Ist uns der Urlaub einfach zu viel?
Jetzt kommt's: Im Urlaub werden wir sogar öfter krank! Eine Studie unter der Leitung von Professorin und Tourismusforscherin Claudia Möller hat herausgefunden, dass jeder fünfte der Befragten angab, vorrangig in der freien Zeit zu erkranken. Dieses Phänomen nennt man auch "Leisure Sickness". Das könnte daran liegen, dass wir uns im Alltagsstress gar nicht der Beschwerden bewusst sind und Stresshormone diese unterdrücken. In jedem Fall macht uns das wieder anfälliger für schlechte Stimmung, angespannte Nerven und einen sehr kurzen Geduldsfaden. Kein Wunder also, dass wir uns im Urlaub streiten.
Wenn man dann doch noch gut dort angekommen ist, gibt es so viel zu erkunden. So viel neues zu erleben. Das kann schonmal überfordernd sein. Reizüberflutung kann natürlich auch eine Ursache für Stress sein. Das heißt, auch wenn man sich eigentlich entspannen sollte, ist man unter Umständen angespannt durch die vielen neuen Situationen und Reize.
Gleichzeitig kann man auch zu viel vom Partner haben. Gerade Eltern fällt es im Alltag schwer, zwischen allen Herausforderungen ausreichend über ihre Beziehung zu kommunizieren. Wenn man dann plötzlich viel mehr Zeit hat, um aufeinander zu hocken und sich miteinander zu beschäftigen, kann eine solche Umstellung schwerfallen. Das hängt auch von der Stabilität der Beziehung ab. Manche Partner – ob bewusst oder unterbewusst – üben dann mehr oder weniger konstruktive Kritik und sabotieren so den Urlaub und infolgedessen die Beziehung.
Was können wir dagegen tun?
Wichtig ist es, Erwartungen gleich vorweg zu kommunizieren. Ihr solltet nicht davon ausgehen, dass euer Partner genau das Gleiche im Urlaub tun möchte wie ihr. Wenn man die Fronten dann geklärt hat, ist es auch wichtig, Kompromisse einzugehen. So kommt jeder im Urlaub auf seine Kosten.
Es kann auch hilfreich sein, vorher schon Tickets für alles zu buchen, was man sich ansehen möchte, und sei es eine noch so kleine Seilbahn, für die man die Tickets normalerweise vor Ort kaufen würde.

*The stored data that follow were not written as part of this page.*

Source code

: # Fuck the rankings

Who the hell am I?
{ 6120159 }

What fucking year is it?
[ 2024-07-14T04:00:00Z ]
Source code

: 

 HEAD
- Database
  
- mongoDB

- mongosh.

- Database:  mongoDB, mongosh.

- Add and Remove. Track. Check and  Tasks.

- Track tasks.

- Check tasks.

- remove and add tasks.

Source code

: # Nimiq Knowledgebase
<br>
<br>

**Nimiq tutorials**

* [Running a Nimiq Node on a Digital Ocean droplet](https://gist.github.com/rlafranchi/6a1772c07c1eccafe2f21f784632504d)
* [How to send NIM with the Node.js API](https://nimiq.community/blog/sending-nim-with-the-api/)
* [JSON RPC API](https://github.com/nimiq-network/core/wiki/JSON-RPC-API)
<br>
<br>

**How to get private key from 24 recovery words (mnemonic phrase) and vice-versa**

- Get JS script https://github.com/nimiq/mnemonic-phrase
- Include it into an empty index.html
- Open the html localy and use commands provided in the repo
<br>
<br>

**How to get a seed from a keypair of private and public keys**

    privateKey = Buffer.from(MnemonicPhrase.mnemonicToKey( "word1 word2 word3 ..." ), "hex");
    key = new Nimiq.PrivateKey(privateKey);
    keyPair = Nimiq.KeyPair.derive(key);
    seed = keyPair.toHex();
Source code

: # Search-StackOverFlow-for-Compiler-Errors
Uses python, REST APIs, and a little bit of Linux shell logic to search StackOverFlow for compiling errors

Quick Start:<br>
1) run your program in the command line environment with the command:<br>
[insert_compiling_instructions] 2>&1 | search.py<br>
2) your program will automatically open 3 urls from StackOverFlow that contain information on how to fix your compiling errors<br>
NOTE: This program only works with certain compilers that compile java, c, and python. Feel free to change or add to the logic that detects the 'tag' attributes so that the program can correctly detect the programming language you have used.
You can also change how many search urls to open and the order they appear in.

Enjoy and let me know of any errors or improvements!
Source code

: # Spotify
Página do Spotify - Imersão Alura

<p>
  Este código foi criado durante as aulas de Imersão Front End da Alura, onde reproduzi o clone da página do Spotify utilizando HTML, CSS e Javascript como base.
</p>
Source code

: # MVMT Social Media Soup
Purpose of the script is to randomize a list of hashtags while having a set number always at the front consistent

Nicht, dass ihr nicht auch spontan sein solltet, aber wenn ihr bereits wisst, dass unerwartete Schwierigkeiten im Urlaub zu einem Streit führen können, dann versucht, sie zu vermeiden.
Sollte es doch einmal zur Auseinandersetzung kommen, muss ihr euch selbst daran erinnern, dass ihr im Urlaub seid, um euch zu entspannen. Kleine Dinge können manchmal größer erscheinen, als sie sind und ihr müsst euch nicht an ihnen aufhängen. Falls das aber in der Situation nahezu unmöglich erscheint, dann tretet einfach einen Schritt zurück, distanziert und entspannt euch kurz. Wenn man sich gesammelt hat, steht meist dem perfekten Urlaub nichts mehr im Wege.